Le impronte digitali devono essere acquisite a partire dal dito indice della mano destra e a seguire, dal dito indice della mano sinistra. E a seguire tutta la procedura:

  • il dito poggiato sul sensore sia effettivamente quello richiesto dall’operatore;
  • le dita non siano ricoperte da patine o pellicole che possano alterare l’impronta;
  • il dito sia posizionato correttamente sulla superficie del dispositivo di acquisizione, come indicato nelle figure sottostanti che evidenziano le posizioni corrette (SI) e le posizioni non corrette (NO); in particolare la posizione corretta prevede che il dito sia poggiato di piatto, centrato, con la giusta pressione del polpastrello, senza inclinazione verticale o orizzontale e senza rotazione laterale.

Un passo avanti nella sicurezza c’è, viene tutto centralizzato al Ministero degli Interni,http://www.interno.gov.it/

Il cittadino dovrà recarsi in Comune munito di fototessera, in formato cartaceo o elettronico, su un supporto USB e anche qui voglio vedere cosa succede se non si porta la foto in formato cartaceo…

IDEA (Identity Easy Access)

E’ l’app che verifica la correttezza dei dati inseriti all’interno della CIE

carta identità elettronica.

È un’app per terminali Android dotati di lettore di prossimità “NFC”, con la quale leggere i dati scritti a bordo del microprocessore della Carta di identità elettronica verificando così il corretto funzionamento del documento e l’esattezza dei dati in esso riportati. L’app è utilizzabile anche con il Passaporto elettronico o con il Permesso di soggiorno elettronico. Maggiori informazioni sulle caratteristiche dell’app e sulle future evoluzioni sono disponibili sul sito di riferimento.

Tanti i progetti e le idee, ma i comuni a corto di personale e attrezzature non sono al passo coi tempi.

Alcuni errori si sono già verificati a Brescia

“Al fine di rendere trascurabili i rischi di disagio per i cittadini – si legge in una nota dell’Istituto – sono state avviate tutte le procedure previste a livello nazionale ed internazionale per la corretta gestione di questi documenti in caso di attraversamento di frontiere (nel caso di Cie valide per l’espatrio)”.

Il Salvagente aveva avvertito:
Sono 299mila le carte di identità elettronicheCie, che presentano un difetto: nel chip, per un errore di produzione, è stata memorizzata una data di emissione diversa da quella correttamente riportata sul fronte del documento. Si tratta di un dato secondario e il documento, precisa il Poligrafico dello Stato, è valido per l’espatrio. Tuttavia i possessori di queste card verranno avvertiti con una comunicazione e sul sito dell’Istituto è comunque possibile verificare, digitando il codice fiscale e il numero seriale della carta, verificare se la Cie rientra in quelle difettose.

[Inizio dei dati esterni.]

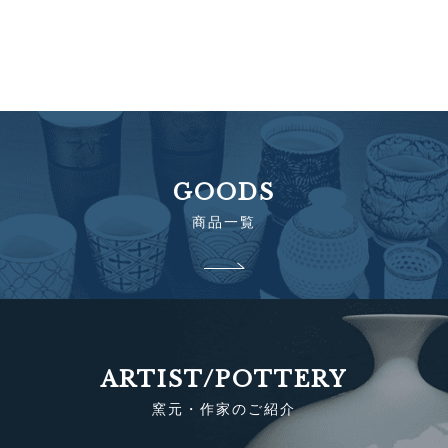
GOODS
商品一覧
ARTIST/POTTERY
窯元・作家のご紹介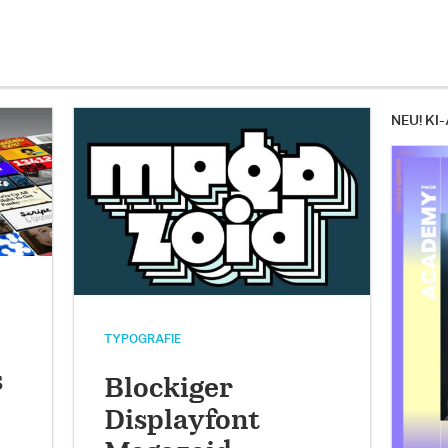
NEU! KI-
TYPOGRAFIE
s
Blockiger
Displayfont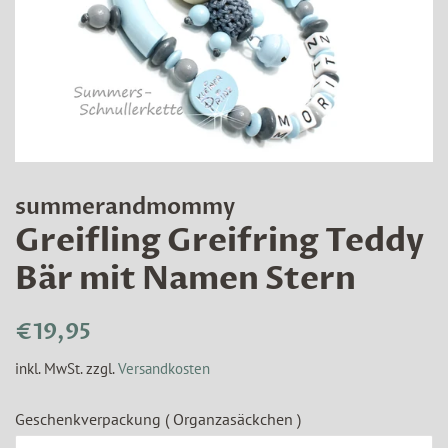
summerandmommy
Greifling Greifring Teddy
Bär mit Namen Stern
Normaler
Sonderpreis
€19,95
Preis
inkl. MwSt. zzgl.
Versandkosten
Geschenkverpackung ( Organzasäckchen )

Erano 846 solo a Rovigo, parliamo di quelle difettose. Segnalati difetti pure in Umbria, a Cremona e a Legnano dove ne sono state conteggiate ben 400.

Il cittadino (notoriamente siamo tutti informatici) può verificare se la sua sia difettosa cliccando: https://www.cartaidentita.interno.gov.it/verifica-cie/

L’Isituto Poligrafico, invece di spiegare chi, come e dove abbia sbagliato ha precisato:

“Si rileva l’infondatezza di numerose affermazioni riportate nel testo, anche per evitare un inutile allarme per i cittadini”, puntualizza il Poligrafico. “Nessun cittadino italiano è stato respinto alle frontiere in quanto le circa 350.000 carte emesse nel periodo ottobre 2017 – febbraio 2018 con dati non riportati correttamente in una parte secondaria del microprocessore, sono perfettamente funzionanti”.

In conclusione è opportuno seguire l’insegnamento:

“Prendi una buona idea e mantienila. Inseguila, e lavoraci fino a quando non funziona bene.”